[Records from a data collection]

*** Block opens ***

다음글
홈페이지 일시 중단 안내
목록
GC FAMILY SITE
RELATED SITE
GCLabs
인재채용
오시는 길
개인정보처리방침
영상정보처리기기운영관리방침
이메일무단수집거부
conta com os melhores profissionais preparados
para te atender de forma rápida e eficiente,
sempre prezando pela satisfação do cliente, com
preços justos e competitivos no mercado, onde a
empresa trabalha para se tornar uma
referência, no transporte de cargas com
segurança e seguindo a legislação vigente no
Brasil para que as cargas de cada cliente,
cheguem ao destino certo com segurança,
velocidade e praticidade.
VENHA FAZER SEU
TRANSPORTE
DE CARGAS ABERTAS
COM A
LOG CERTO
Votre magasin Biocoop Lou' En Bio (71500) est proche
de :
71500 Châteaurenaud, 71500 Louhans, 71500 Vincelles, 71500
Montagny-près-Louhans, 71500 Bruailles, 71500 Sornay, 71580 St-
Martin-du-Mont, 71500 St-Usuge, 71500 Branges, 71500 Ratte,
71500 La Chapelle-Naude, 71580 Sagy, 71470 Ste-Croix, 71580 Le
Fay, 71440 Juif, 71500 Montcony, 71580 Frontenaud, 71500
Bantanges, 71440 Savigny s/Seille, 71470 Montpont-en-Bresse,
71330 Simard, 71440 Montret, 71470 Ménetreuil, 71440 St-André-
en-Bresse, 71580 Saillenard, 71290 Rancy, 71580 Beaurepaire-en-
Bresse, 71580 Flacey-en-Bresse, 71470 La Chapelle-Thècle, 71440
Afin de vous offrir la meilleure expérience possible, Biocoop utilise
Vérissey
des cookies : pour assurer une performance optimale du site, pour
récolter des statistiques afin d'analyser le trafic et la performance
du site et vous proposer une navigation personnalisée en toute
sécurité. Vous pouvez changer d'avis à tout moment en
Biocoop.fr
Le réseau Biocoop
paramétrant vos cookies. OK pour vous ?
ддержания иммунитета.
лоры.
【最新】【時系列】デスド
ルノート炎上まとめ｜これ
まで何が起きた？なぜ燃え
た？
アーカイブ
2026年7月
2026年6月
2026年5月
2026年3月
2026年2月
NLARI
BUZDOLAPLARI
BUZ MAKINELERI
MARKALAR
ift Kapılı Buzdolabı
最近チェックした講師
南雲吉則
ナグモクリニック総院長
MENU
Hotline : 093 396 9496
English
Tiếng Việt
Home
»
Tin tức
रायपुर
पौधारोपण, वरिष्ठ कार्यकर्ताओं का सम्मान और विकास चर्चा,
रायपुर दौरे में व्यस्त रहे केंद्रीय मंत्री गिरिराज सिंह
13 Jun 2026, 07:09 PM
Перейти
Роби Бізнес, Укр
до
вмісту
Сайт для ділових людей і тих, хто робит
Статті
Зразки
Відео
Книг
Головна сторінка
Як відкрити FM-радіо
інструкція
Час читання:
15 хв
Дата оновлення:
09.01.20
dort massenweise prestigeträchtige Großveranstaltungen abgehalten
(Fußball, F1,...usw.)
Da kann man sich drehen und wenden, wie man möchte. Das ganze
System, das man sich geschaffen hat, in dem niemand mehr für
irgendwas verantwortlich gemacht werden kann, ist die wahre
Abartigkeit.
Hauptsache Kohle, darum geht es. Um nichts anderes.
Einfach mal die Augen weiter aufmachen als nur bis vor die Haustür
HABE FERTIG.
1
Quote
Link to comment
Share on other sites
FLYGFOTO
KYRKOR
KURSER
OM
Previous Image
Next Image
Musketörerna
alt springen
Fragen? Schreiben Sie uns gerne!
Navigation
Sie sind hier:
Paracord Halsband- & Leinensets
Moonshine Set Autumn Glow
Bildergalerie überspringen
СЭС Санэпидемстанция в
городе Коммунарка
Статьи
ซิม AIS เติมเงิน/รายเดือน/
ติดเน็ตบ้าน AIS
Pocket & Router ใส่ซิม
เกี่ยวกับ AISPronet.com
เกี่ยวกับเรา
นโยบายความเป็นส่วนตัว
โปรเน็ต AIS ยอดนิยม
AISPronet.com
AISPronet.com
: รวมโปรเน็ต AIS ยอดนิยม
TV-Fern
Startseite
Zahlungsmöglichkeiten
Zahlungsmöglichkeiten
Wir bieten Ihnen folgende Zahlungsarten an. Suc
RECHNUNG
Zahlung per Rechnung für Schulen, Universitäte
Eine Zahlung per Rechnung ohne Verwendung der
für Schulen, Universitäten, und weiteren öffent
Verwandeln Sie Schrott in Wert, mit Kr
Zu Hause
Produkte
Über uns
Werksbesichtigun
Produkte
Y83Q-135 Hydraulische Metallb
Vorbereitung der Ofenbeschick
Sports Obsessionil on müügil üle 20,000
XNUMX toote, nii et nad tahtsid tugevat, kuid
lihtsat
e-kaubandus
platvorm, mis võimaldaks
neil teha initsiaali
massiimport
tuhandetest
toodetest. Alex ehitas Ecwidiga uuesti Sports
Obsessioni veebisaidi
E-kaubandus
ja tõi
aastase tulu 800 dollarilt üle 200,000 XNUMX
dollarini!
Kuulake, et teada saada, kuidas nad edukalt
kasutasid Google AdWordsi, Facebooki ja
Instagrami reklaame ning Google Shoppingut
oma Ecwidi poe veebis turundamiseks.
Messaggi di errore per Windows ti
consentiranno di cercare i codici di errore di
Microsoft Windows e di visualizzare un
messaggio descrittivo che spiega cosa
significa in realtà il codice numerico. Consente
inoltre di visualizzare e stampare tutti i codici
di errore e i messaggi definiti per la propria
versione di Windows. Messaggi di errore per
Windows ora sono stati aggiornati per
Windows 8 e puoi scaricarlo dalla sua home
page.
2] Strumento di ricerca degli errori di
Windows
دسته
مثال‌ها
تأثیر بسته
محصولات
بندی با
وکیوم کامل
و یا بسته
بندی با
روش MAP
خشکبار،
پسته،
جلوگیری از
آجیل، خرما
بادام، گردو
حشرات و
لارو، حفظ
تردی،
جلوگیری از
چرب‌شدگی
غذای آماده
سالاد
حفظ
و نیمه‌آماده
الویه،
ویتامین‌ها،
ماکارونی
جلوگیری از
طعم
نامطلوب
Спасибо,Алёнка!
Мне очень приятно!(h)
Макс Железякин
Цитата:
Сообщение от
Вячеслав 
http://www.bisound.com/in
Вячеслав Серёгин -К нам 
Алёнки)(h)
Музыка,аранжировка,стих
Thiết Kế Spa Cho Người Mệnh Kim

*** Block closes ***

• _EXERCISE BRIEF_
Can you reproduce the lines of the records above, from the start of the records through the line containing "en-Bresse, 71580 Saillenard, 71290", with every character unchanged?

• _ANSWER TO THIS EXERCISE_
다음글
홈페이지 일시 중단 안내
목록
GC FAMILY SITE
RELATED SITE
GCLabs
인재채용
오시는 길
개인정보처리방침
영상정보처리기기운영관리방침
이메일무단수집거부
conta com os melhores profissionais preparados
para te atender de forma rápida e eficiente,
sempre prezando pela satisfação do cliente, com
preços justos e competitivos no mercado, onde a
empresa trabalha para se tornar uma
referência, no transporte de cargas com
segurança e seguindo a legislação vigente no
Brasil para que as cargas de cada cliente,
cheguem ao destino certo com segurança,
velocidade e praticidade.
VENHA FAZER SEU
TRANSPORTE
DE CARGAS ABERTAS
COM A
LOG CERTO
Votre magasin Biocoop Lou' En Bio (71500) est proche
de :
71500 Châteaurenaud, 71500 Louhans, 71500 Vincelles, 71500
Montagny-près-Louhans, 71500 Bruailles, 71500 Sornay, 71580 St-
Martin-du-Mont, 71500 St-Usuge, 71500 Branges, 71500 Ratte,
71500 La Chapelle-Naude, 71580 Sagy, 71470 Ste-Croix, 71580 Le
Fay, 71440 Juif, 71500 Montcony, 71580 Frontenaud, 71500
Bantanges, 71440 Savigny s/Seille, 71470 Montpont-en-Bresse,
71330 Simard, 71440 Montret, 71470 Ménetreuil, 71440 St-André-
en-Bresse, 71580 Saillenard, 71290 Rancy, 71580 Beaurepaire-en-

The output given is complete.